Chief Risk Officer
Ally
Stephanie Richard is the chief risk officer of Ally Financial Inc. Appointed to the role in November 2024, Richard is responsible for overseeing the identification, assessment and management of risks across the organization and ensuring the company’s risk strategy supports business goals and objectives. She works closely with senior leadership to develop policies and frameworks to safeguard the company’s financial stability and reputation. Richard reports to the risk committee of the board of directors and to Ally’s CEO.
Since joining Ally in 1997, Richard has had a long and respected reputation with key stakeholders and helped design the company’s initial risk appetite framework and stress testing process. She has served in numerous roles with increasing levels of responsibility across finance, treasury and risk management. Since Ally became a bank holding company in 2008, she has played an integral part in many of the company’s transformation initiatives. Prior to her current role, Richard served as Ally’s chief audit executive where she led the internal audit function and had administrative oversight for the company’s loan review function. During that time, she established a strategic focus on the transformation of the internal audit function, with efforts on cultivating innovation and expanding the use of technology and data analytics.
Richard serves as a board member and treasurer for Dress for Success’s Charlotte chapter and as treasurer for Project Scientist, a leading STEAM education nonprofit organization. She is also a member of the advisory board for the Wake Forest University School of Professional Studies’ enterprise risk management program. Additionally, she previously served as president of Women Executives for Community Service (WECS), a non-profit organization whose mission is to provide support to women pursuing a degree through the Women Initiating and Nurturing Growth through Scholarships (WINGS) program.
In 2022, Richard was an honoree for Charlotte Business Journal’s Women in Business Achievement Awards.
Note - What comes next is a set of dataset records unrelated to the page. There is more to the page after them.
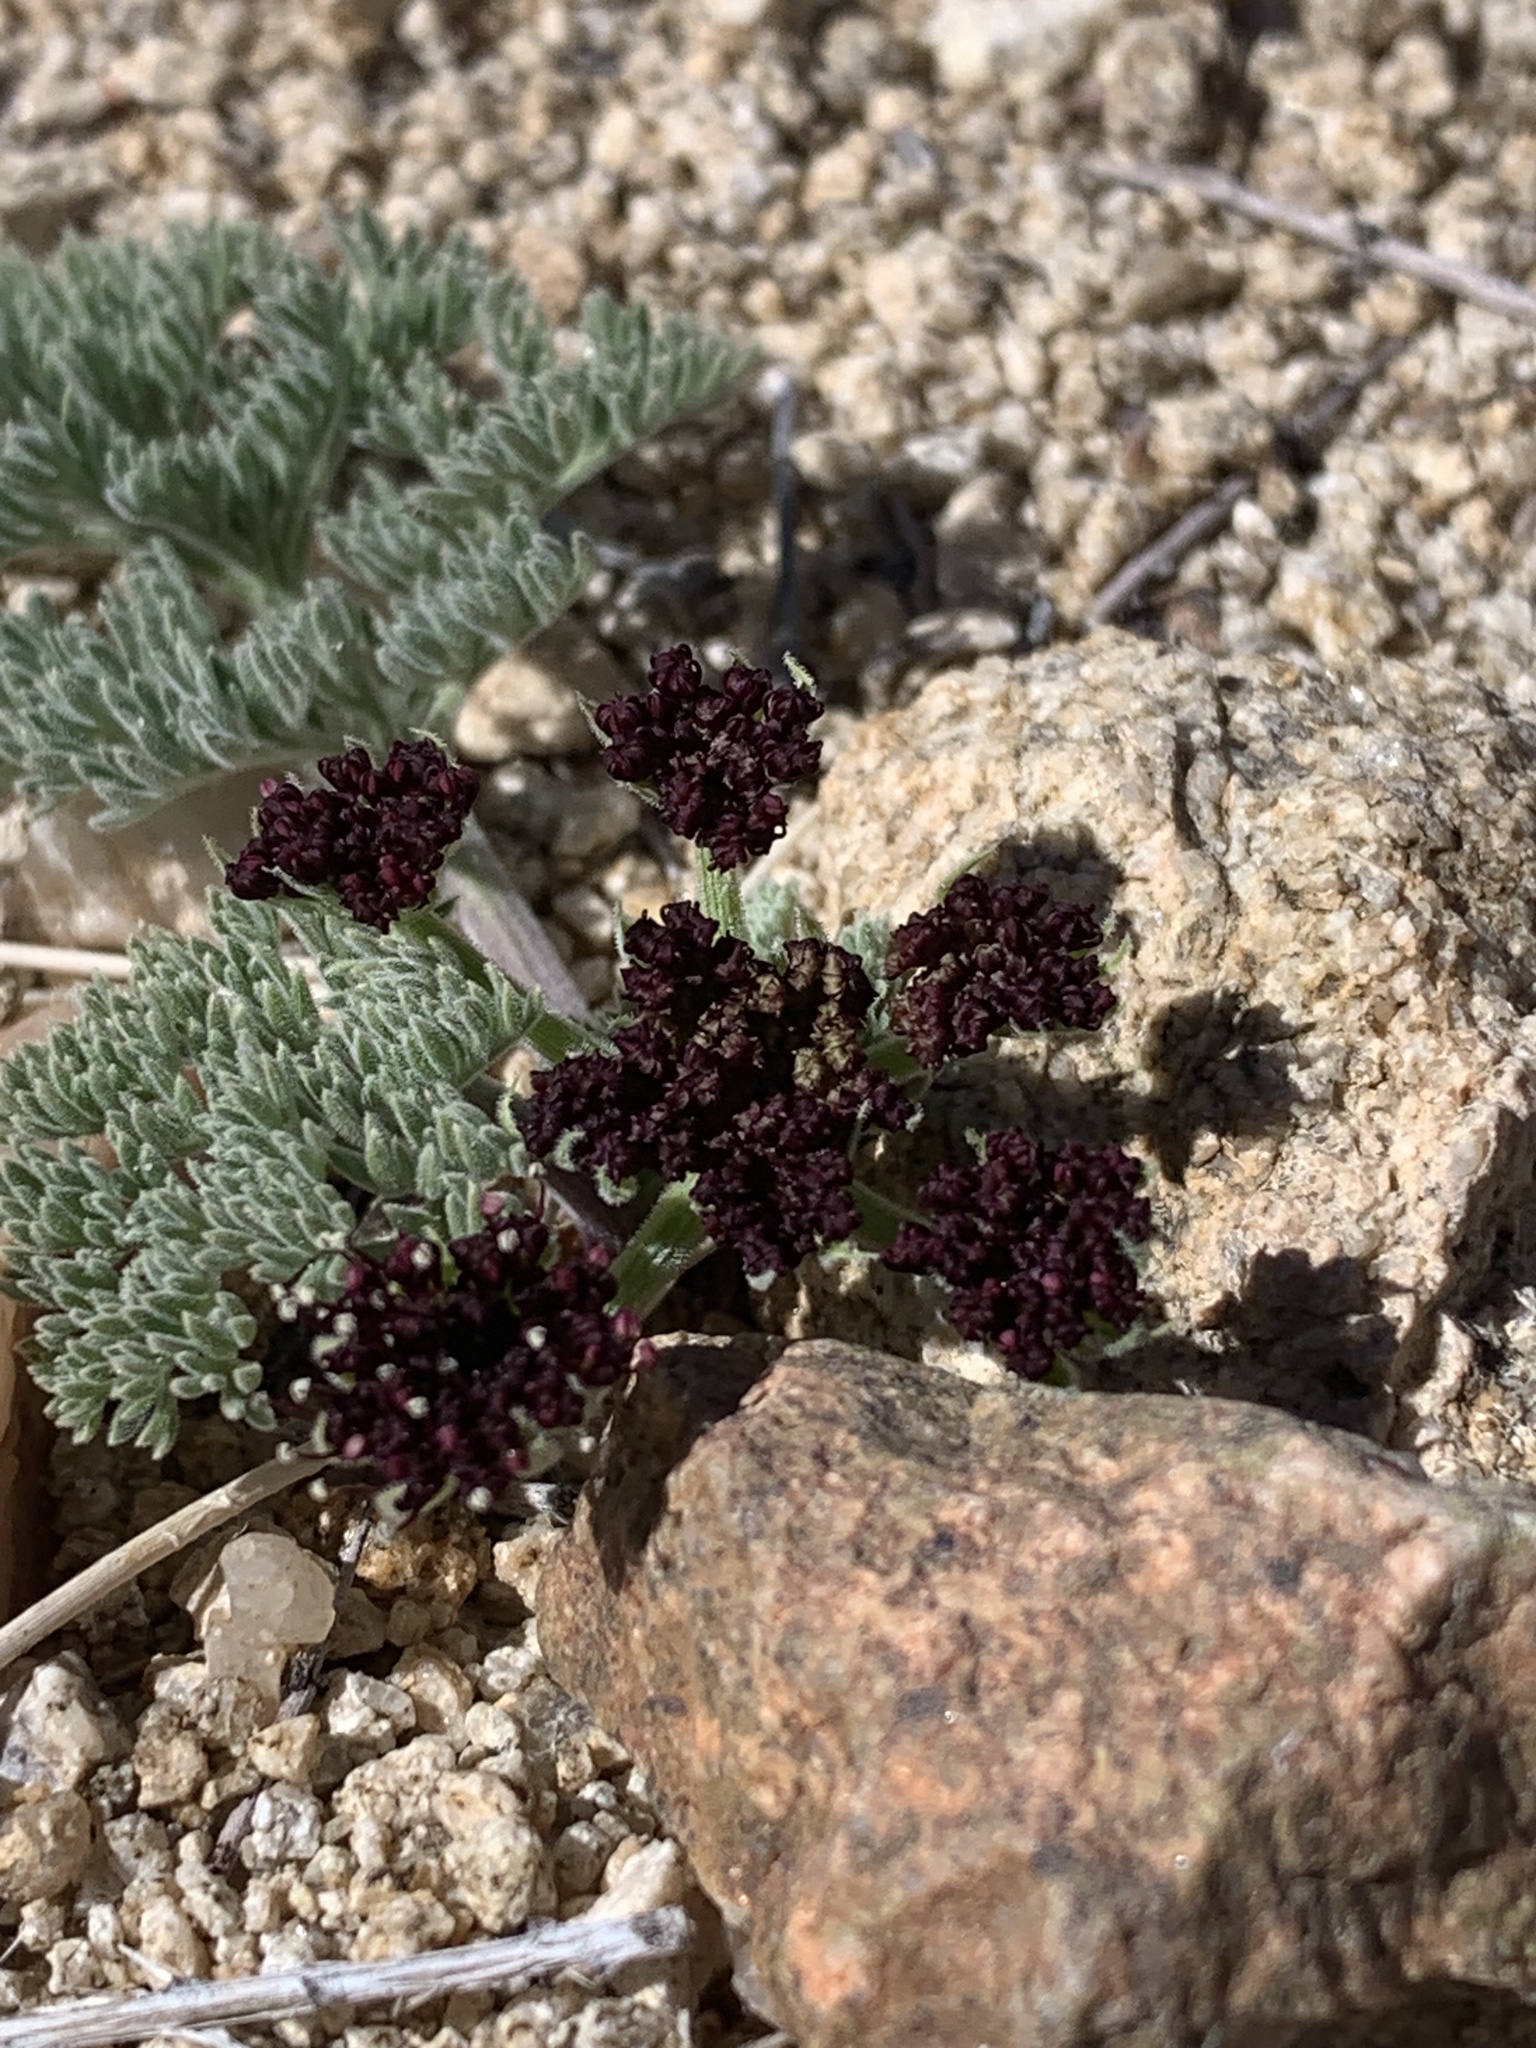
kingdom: Plantae
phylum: Tracheophyta
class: Magnoliopsida
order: Apiales
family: Apiaceae
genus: Lomatium
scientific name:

She holds a bachelor’s degree in accounting from Michigan State University and an MBA from Wayne State University.
As artificial intelligence reshapes how financial services operate, it is also fundamentally redefining the nature of fraud and cybersecurity risk. What was once managed as a perimeter defense or a back-office risk function has become a continuous, enterprise-wide leadership challenge—where threats evolve in real time, at machine speed, across every customer interaction and internal workflow.
This panel brings together senior banking and financial services leaders to explore how the AI era is forcing a redefinition of ownership, accountability, and decision-making in cybersecurity and fraud prevention. Synthetic identities, deepfake-enabled authorization attacks, and fully automated fraud chains are no longer theoretical risks—they are active forces reshaping trust, customer experience, and operational resilience.
The conversation will focus on what leadership looks like in this environment: how executives balance innovation with security, how accountability is structured when AI systems participate in decision-making, and how institutions can shift from reactive defense models to proactive, AI-native risk governance. At its core, this is a discussion about leadership under conditions where trust, speed, and security are now inseparable.